Collectivités territoriales - La portée des « vœux politiques »

Bernard Poujade

Un département peut-il émettre un vœu tendant à ce que les maires utilisent leur pouvoir de police pour lutter contre la culture des OGM ?

Cet arrêt du 30 décembre 2009, « Département du Gers » (n° 308514) aura les honneurs de la publication au recueil des arrêts du Conseil d’Etat car il vient rappeler que les collectivités territoriales peuvent toujours émettre des vœux y compris dans un domaine où on ne leur reconnaît pas de pouvoir décisionnel comme en matière d’OGM.

Le contexte

L’interdiction des « vœux politiques », ainsi que des « proclamations et adresses » a disparu du fait de l’intervention de la loi 82-213 du 2 mars 1982 qui a également abrogé l’article 51 de la loi du 10 août 1871 relative aux conseils généraux qui interdisait tous vœux politiques mais autorisait les vœux sur toutes les questions économiques et d’administration générale.

En levant les interdictions et les limitations ainsi posées, le législateur a laissé toute liberté aux conseils municipaux et aux conseils généraux pour émettre des vœux politiques sans que ceux-ci soient expressément limités aux seules affaires locales (cf. conclusions du commissaire du gouvernement sur l’arrêt du Conseil d’Etat du 23 juillet 1986, Didier c/ ville de Paris, AJDA, 20 octobre 1986, p. 588).

Les circonstances du litige

Par une délibération du 11 juin 2004, le conseil général du Gers a exprimé son opposition aux essais et cultures en plein champ de plantes génétiquement modifiées sur le territoire départemental. Il a émis le souhait que, dans les communes intéressées, les maires fassent usage de leurs pouvoirs de police pour interdire de tels essais et cultures. Enfin, il a fait état de son intention d’agir en liaison avec les maires concernés en cas d’actions contentieuses. Par un jugement du 6 avril 2005, le tribunal administratif de Pau a, sur déféré du préfet du Gers, annulé cette délibération, confirmé par un arrêt de la cour administrative d’appel de Bordeaux du 12 juin 2007 contre lequel le département du Gers s’est pourvu en cassation avec succès.

Les textes applicables et la solution

Aux termes de l’article L.3211-1 du Code général des collectivités territoriales : « Le conseil général règle par ses délibérations les affaires du département. Il statue sur tous les objets sur lesquels il est appelé à délibérer par les lois et règlements et, généralement, sur tous les objets d’intérêt départemental dont il est saisi (…) ».

Sur le fondement de cet article, il est loisible aux conseils généraux de prendre des délibérations qui se bornent à des vœux, des prises de position ou des déclarations d’intention.

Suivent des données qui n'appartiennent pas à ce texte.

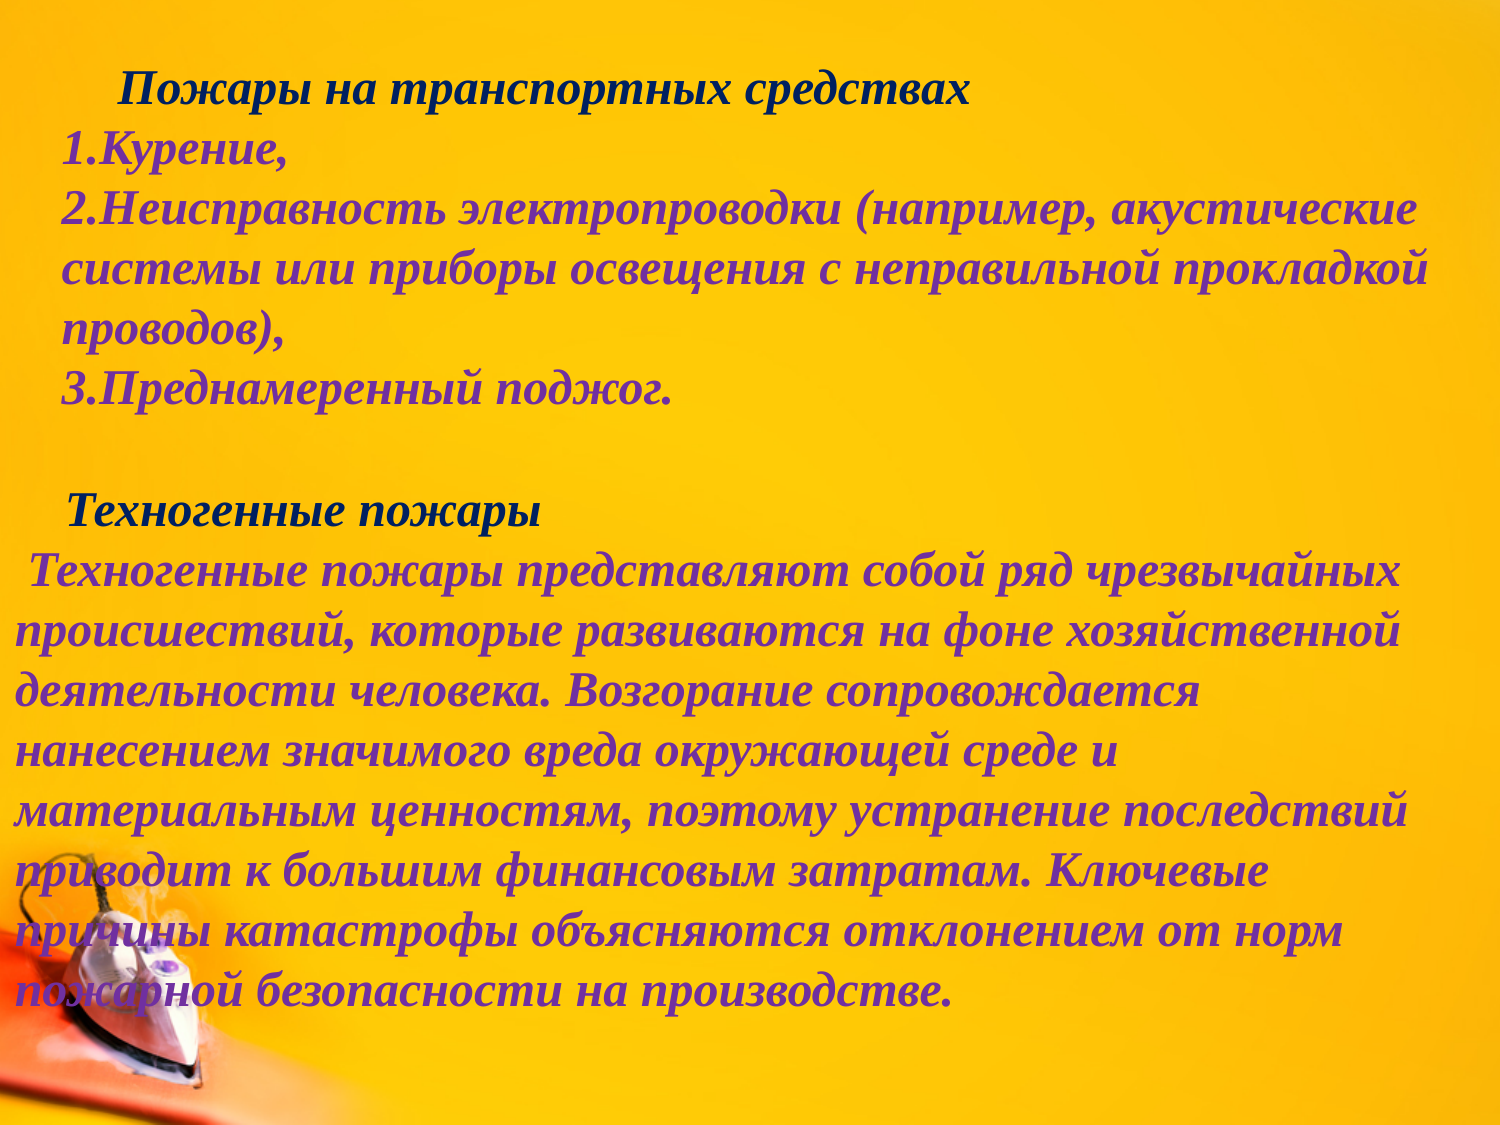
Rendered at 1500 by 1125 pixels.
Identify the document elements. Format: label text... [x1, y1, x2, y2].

text_box Пожары на транспортных средствах 1.Курение, 2.Неисправность электропроводки (например, акустические системы или приборы освещения с неправильной прокладкой проводов), 3.Преднамеренный поджог. [46, 46, 1465, 542]
picture [0, 0, 1500, 1125]
text_box Техногенные пожары Техногенные пожары представляют собой ряд чрезвычайных происшествий, которые развиваются на фоне хозяйственной деятельности человека. Возгорание сопровождается нанесением значимого вреда окружающей среде и материальным ценностям, поэтому устранение последствий приводит к большим финансовым затратам. Ключевые причины катастрофы объясняются отклонением от норм пожарной безопасности на производстве. [0, 468, 1430, 1024]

De telles délibérations peuvent porter sur des objets à caractère politique et sur des objets qui relèvent de la compétence d’autres personnes publiques, dès lors qu’ils présentent un intérêt départemental ; par suite, en relevant, pour juger illégale la délibération déférée, que les textes en vigueur confient à l’Etat seul un pouvoir de police spéciale en ce qui concerne les organismes génétiquement modifiés et aux maires un pouvoir de police générale, et que, par suite, le conseil général du Gers a délibéré sur un objet étranger à ses attributions, la cour a entaché son arrêt d’une erreur de droit.

L’application au litige

L’activité agricole étant significative dans le département du Gers, la délibération déférée porte sur un objet d’intérêt départemental.

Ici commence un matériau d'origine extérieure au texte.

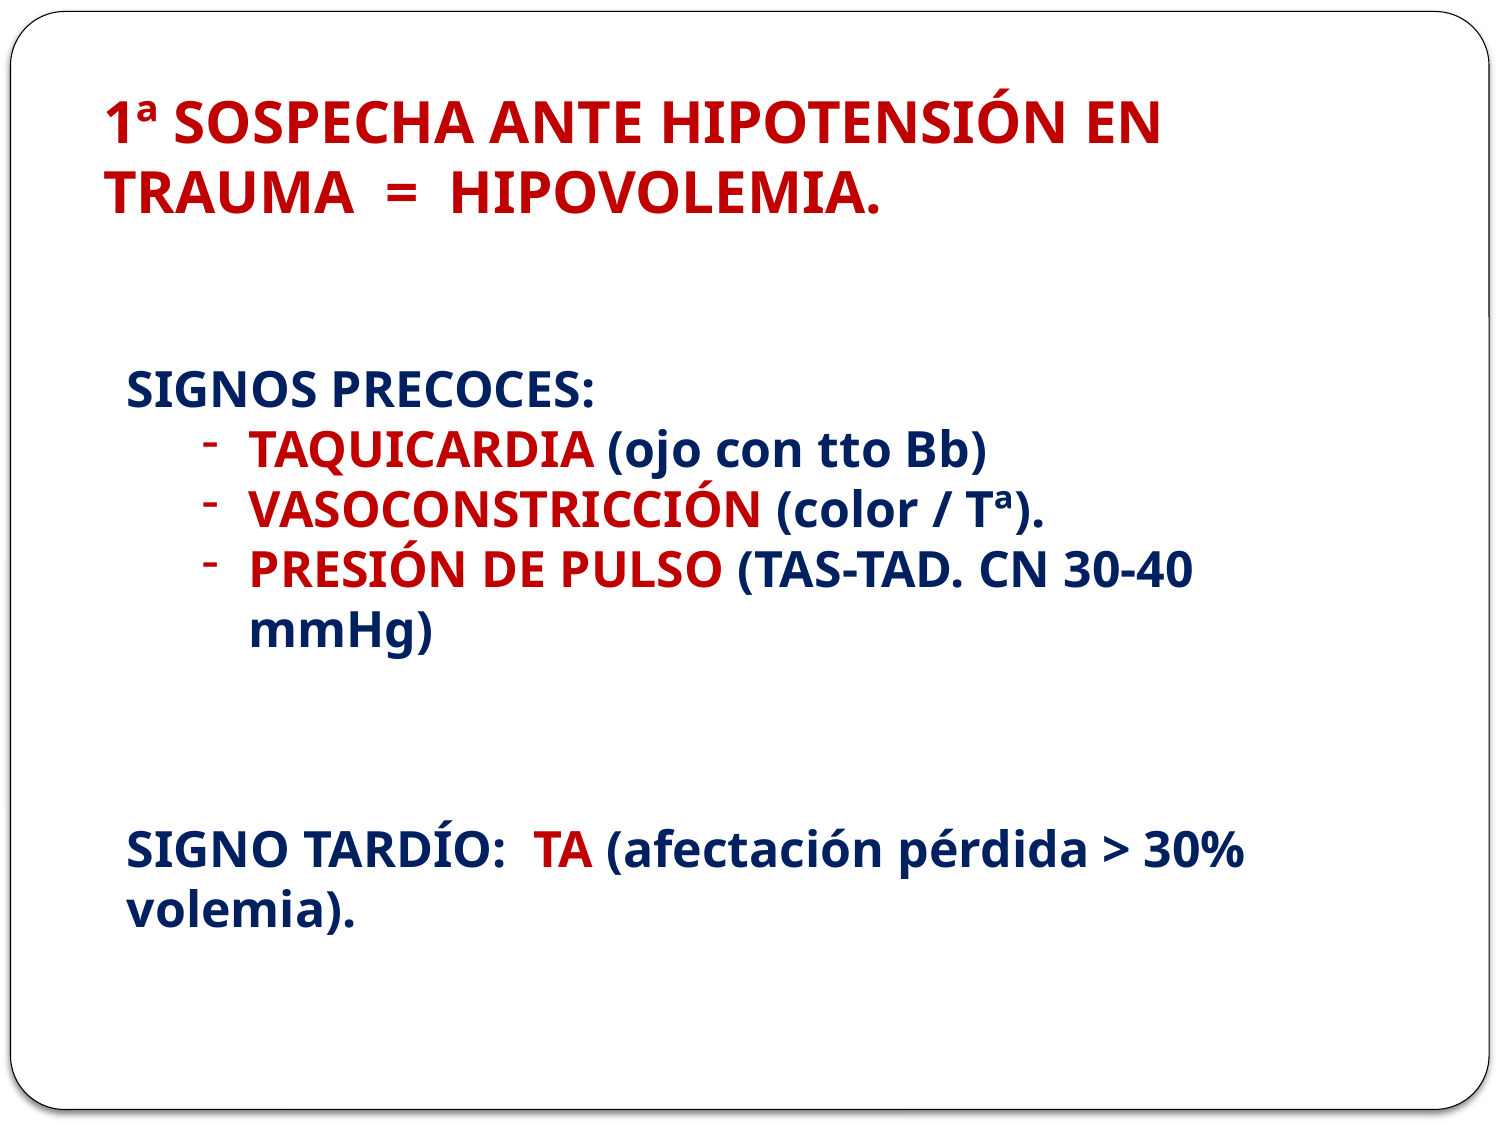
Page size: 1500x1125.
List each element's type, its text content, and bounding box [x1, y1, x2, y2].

text_box SIGNO TARDÍO: TA (afectación pérdida > 30% volemia). [112, 810, 1353, 946]
text_box 1ª SOSPECHA ANTE HIPOTENSIÓN EN TRAUMA = HIPOVOLEMIA. [88, 78, 1353, 233]
text_box SIGNOS PRECOCES: TAQUICARDIA (ojo con tto Bb) VASOCONSTRICCIÓN (color / Tª). PRESIÓN DE PULSO (TAS-TAD. CN 30-40 mmHg) [112, 349, 1376, 665]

Par ailleurs, eu égard à la portée d’un simple vœu, il ne peut en tout état de cause être utilement soutenu que la délibération déférée méconnaîtrait le principe de liberté du commerce et de l’industrie, et qu’elle conduirait à instaurer une « tutelle » du département sur d’autres collectivités publiques ou encore qu’elle aurait dû être motivée. La délibération n’encourait donc pas l’annulation.

Commentaire

En tout état de cause, un vœu qui est par nature dépourvu du caractère exécutoire puisque ne comportant pas de décision faisant grief, n’est pas susceptible de déféré préfectoral ou de recours pour excès de pouvoir, si ce n’est en raison d’un vice propre entachant la délibération elle-même (cf. TA de Strasbourg, 7 avril 1987, Préfet de la Moselle c/ conseil général de la Moselle, GP, 16 août 1988, p. 17). S’il peut émettre des vœux, le conseil général ne peut pas faire de la satisfaction donnée à ce vœu la condition sine qua non d’une autre décision relevant de sa propre compétence.